Festival du film d’histoire de Pessac – “Secret et Mensonge” résonne avec la baisse des subventions
Festival du film d’histoire de Pessac – “Secret et Mensonge” résonne avec la baisse des subventions

Du 18 au 23 novembre, le Festival du film d’histoire de Pessac a déroulé sa 35e édition au cinéma Jean Eustache, en banlieue bordelaise, avec un thème central : “Secret et Mensonge”. Une programmation pensée comme un miroir du monde contemporain, d’autant plus commentée que l’événement a appris, en début de semaine, une baisse drastique de ses subventions décidée par le Conseil départemental de la Gironde.

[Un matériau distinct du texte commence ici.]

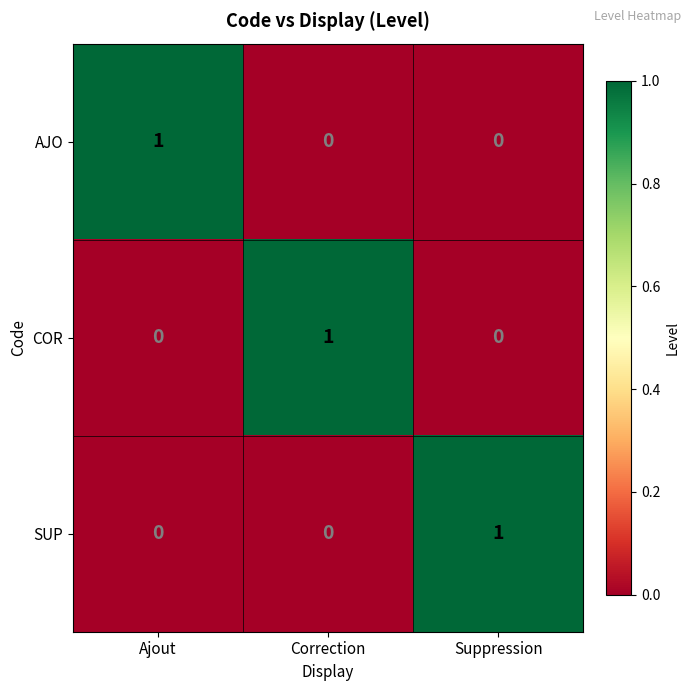

How many COR values are between 0 and 1?

3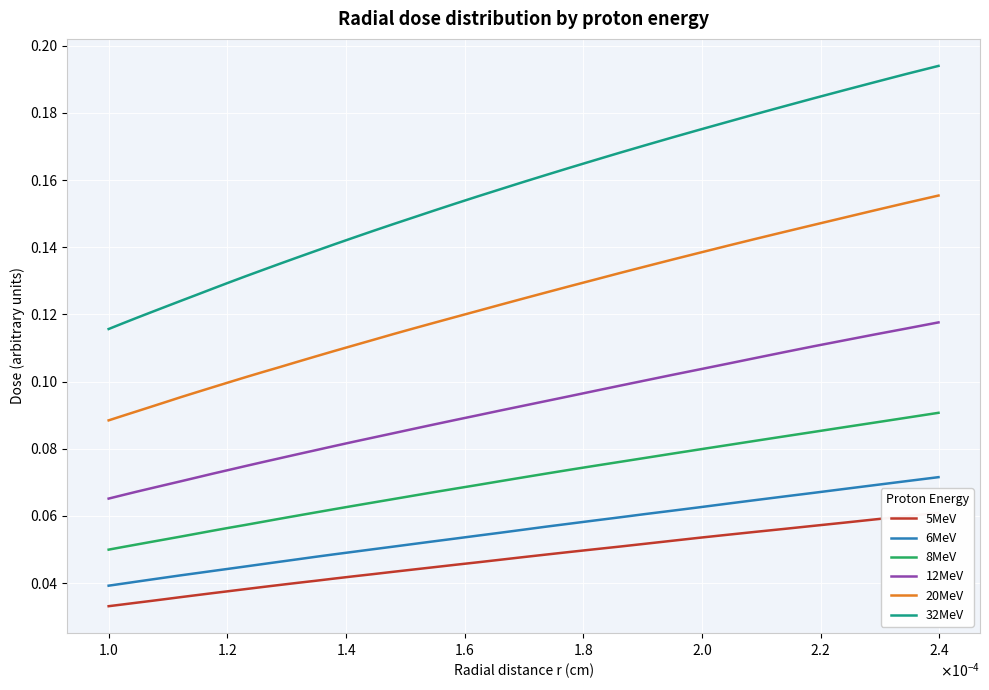

True or false: 12MeV and 8MeV cross at least once.

False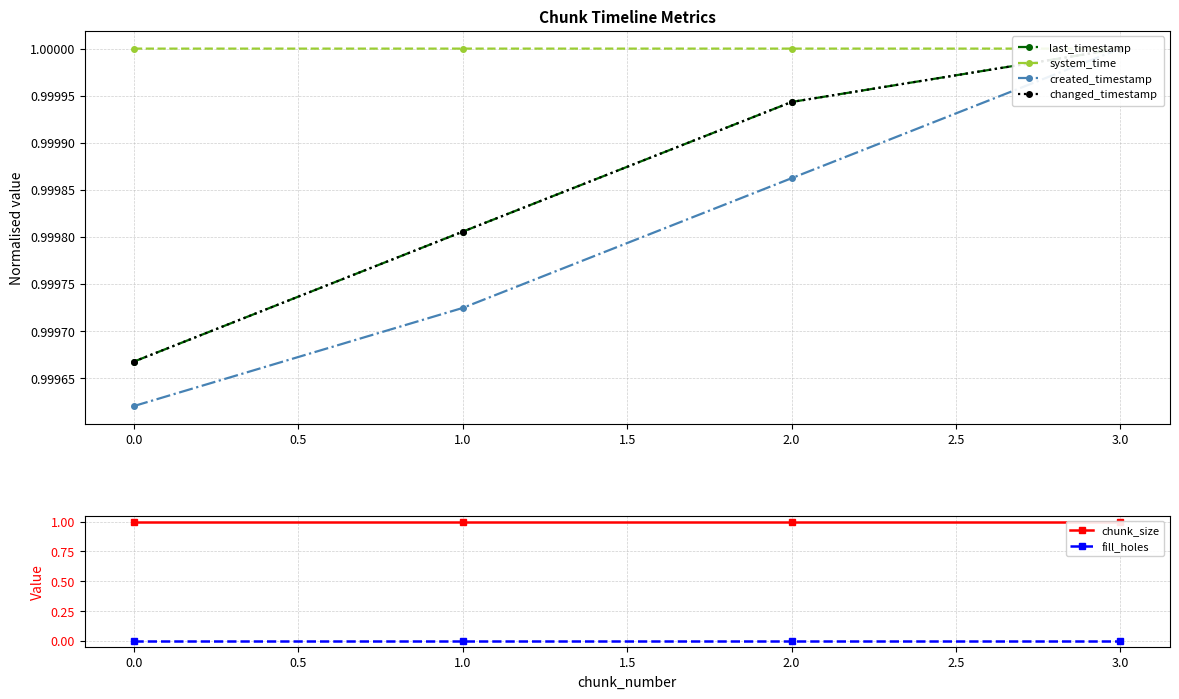

Which series has the largest range (max minus min)?

created_timestamp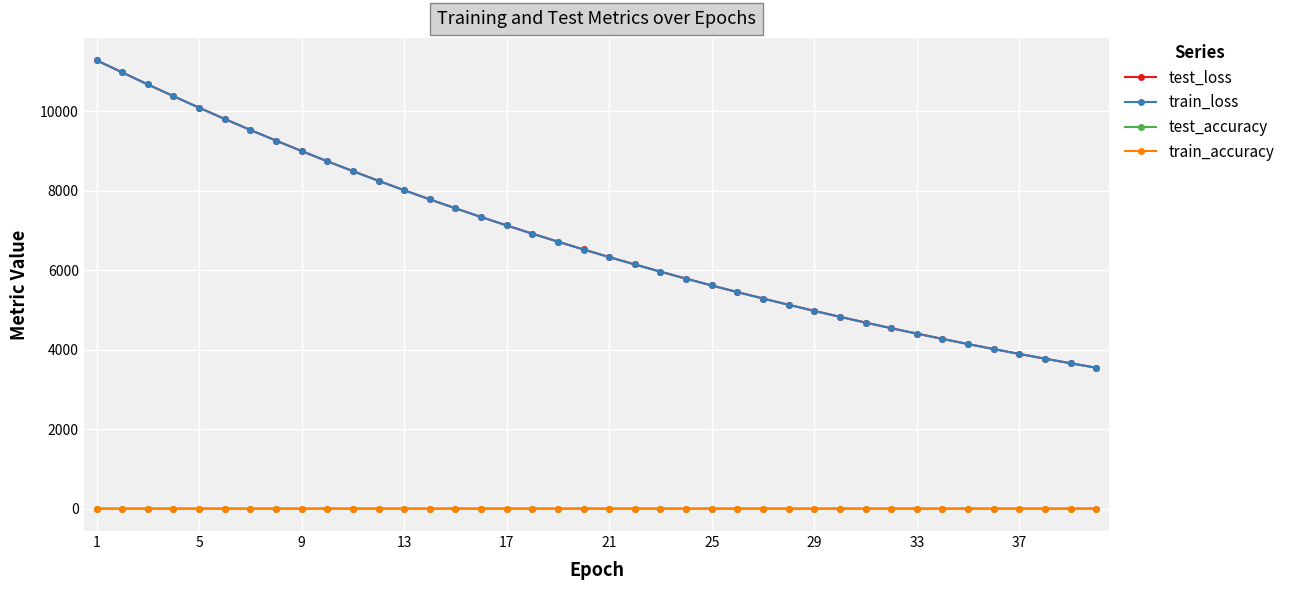

What is the lowest value of the train_loss series?

3545.6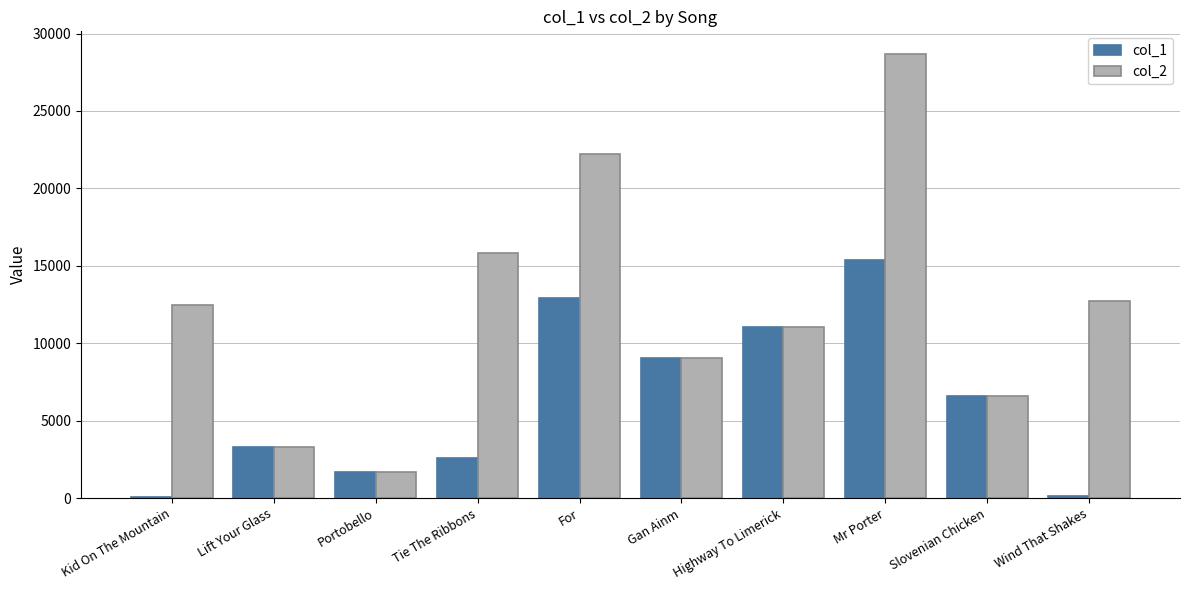

What is the difference between the col_2 values at Lift Your Glass and Gan Ainm?

5761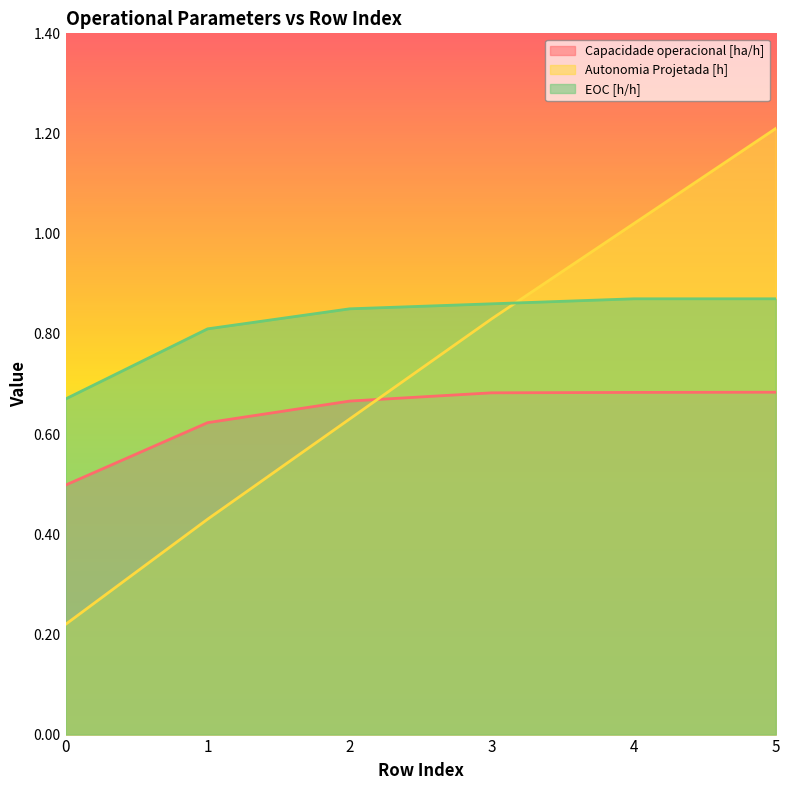

What is the difference between the second highest and second lowest values in the Capacidade operacional [ha/h] series?

0.1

Lanceurs d’alerte, propagande et faussaires : le secret comme moteur de cinéma

Cette édition a présenté 51 films, du classique aux avant-premières, en explorant les mensonges dans les familles, les États et les médias, des fake news à la propagande. Le délégué général François Aymé résume l’idée avec une référence de cinéma : le secret et le mensonge fonctionnent comme un “MacGuffin” au sens hitchcockien, cet élément qui met l’intrigue en marche et pousse le récit à avancer.

Dans cette logique, le festival a mis en avant des figures devenues “héros” de grand écran : journalistes d’investigation à l’ancienne, mais aussi lanceurs d’alerte plus contemporains. L’événement a également accueilli des œuvres qui questionnent frontalement le pouvoir, les manipulations et les zones d’ombre de l’histoire, du scandale politique au récit d’espionnage.

“L’Affaire Bojarski”, Mitterrand filmé, secrets d’État : quand l’Histoire se raconte par ses non-dits

Parmi les films marquants, une avant-première annoncée avant sa sortie en salles le 14 janvier : L’Affaire Bojarski de Jean-Paul Salomé, autour du destin d’un ingénieur polonais devenu faussaire d’exception, surnommé le “Cézanne de la fausse monnaie”. Le film suit l’enquête policière et décrit une France corsetée des années 1950-1960, tandis que l’histoire souligne aussi la dimension politique d’un crime vu comme une offense à la République, selon les éléments présentés à Pessac.

Le festival s’est aussi aventuré dans l’intimité du pouvoir avec un documentaire revenant sur un tournage au cœur de l’Élysée au temps de François Mitterrand, et sur la manière dont l’image peut être, elle aussi, une stratégie. Enfin, la programmation a ouvert la porte aux secrets d’État de l’après-guerre, avec des documentaires sur la fuite de nazis via des filières, et sur le recrutement discret de techniciens et savants allemands par la France entre 1945 et 1950 pour accélérer sa reconstruction, un épisode présenté comme un choix de realpolitik.

Au palmarès, le prix du public côté documentaires inédits a notamment distingué Elf, une affaire d’État, signe que la thématique des zones grises et des vérités difficiles continue de captiver, même quand la réalité budgétaire fragilise le cadre qui permet de les montrer.